We used plain tools: shared calendar, phone limits at night, walks after dinner. Boring things help broken things. It’s wild but true.
The hard call
We gave it time. A year of work. He showed up most weeks. Some weeks he didn’t. I asked myself one question: Do I feel safer this month than last month? After a while, my answer was no. I left.
I cried in my car. I also slept through the night for the first time in months. Both were true.
For partners who are further along—say, sharing vows and mortgages—this snapshot sits beside a sobering look at being married to someone with a porn addiction.
Would I date someone in recovery again? Yes—if they’re doing the work, with time to show it. Would I try to rescue someone who won’t face it? No. I’m not a life raft.
Who this may fit
- You have strong boundaries and friends who tell you the truth.
- Your partner owns their stuff, goes to real support, and follows a plan.
- You both can handle boring routines that make life steady.
Who it may hurt:
- If you think love alone will fix it.
- If you’re scared to ask for tests, plans, or proof over time.
- If secrets feel normal to you now.

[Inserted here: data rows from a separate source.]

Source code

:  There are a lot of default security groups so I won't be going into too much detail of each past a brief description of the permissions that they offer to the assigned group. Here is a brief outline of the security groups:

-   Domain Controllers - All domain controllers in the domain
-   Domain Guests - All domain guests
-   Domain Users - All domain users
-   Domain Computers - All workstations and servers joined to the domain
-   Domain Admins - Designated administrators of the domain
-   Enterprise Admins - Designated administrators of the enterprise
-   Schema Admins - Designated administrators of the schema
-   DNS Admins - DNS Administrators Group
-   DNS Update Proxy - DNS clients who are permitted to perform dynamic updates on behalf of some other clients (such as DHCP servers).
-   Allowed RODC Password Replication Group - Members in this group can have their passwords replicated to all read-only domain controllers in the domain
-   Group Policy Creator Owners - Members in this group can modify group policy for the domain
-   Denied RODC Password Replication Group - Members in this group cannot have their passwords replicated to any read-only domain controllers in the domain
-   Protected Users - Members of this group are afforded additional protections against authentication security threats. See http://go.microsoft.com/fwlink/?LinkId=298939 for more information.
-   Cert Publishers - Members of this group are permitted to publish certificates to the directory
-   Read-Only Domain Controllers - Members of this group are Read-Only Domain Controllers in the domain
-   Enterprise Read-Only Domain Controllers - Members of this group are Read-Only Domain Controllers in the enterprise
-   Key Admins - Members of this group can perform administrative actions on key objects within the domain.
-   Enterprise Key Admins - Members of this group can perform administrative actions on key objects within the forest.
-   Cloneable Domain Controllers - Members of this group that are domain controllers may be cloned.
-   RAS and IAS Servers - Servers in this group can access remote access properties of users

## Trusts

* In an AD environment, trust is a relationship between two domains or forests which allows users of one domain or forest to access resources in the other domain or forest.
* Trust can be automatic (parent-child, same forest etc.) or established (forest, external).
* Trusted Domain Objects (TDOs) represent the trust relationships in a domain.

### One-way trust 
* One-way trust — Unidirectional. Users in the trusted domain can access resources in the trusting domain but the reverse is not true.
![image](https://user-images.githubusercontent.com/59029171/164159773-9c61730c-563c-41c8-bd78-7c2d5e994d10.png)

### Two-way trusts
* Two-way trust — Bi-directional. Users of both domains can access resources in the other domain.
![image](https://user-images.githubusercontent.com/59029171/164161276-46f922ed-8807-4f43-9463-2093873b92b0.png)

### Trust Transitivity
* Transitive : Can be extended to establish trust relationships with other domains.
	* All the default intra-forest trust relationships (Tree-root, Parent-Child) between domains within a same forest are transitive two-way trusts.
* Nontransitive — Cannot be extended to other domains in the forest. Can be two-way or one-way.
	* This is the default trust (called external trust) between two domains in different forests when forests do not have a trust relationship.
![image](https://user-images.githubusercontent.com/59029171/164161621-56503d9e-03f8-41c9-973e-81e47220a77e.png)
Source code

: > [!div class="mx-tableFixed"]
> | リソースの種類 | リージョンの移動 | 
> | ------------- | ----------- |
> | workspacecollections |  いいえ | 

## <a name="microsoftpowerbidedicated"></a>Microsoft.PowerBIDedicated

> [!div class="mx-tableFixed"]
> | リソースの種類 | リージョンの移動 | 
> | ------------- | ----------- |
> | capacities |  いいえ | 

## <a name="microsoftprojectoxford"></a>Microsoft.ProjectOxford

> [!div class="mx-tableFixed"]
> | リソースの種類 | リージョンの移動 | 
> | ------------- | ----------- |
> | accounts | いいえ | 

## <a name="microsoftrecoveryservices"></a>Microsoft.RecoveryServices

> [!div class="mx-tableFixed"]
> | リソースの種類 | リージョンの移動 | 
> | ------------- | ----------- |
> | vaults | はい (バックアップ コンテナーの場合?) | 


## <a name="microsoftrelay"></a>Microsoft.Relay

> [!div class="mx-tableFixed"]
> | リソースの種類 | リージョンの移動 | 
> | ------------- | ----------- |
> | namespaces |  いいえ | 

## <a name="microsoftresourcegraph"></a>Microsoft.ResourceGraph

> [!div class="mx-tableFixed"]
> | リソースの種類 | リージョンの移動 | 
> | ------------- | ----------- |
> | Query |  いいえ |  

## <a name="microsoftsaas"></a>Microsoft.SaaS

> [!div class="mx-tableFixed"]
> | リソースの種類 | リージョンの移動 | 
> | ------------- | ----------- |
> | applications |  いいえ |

They’ll grow.
My quick scorecard
What I liked:
- When he was honest, we were so close.
- I learned to ask for what I need.
- I met kind people who understand hard things.
What I didn’t:
- The lies, even small ones, cut deep.
- The whiplash of high love, low trust.
- The way shame filled our home like fog.
Bottom line: Dating a sex addict isn’t all bad or all doom. It’s work. Real work. If there’s honesty, support, and time, it can heal. If there’s denial and spin, it won’t. You deserve steady. Your partner deserves help. And you both deserve truth.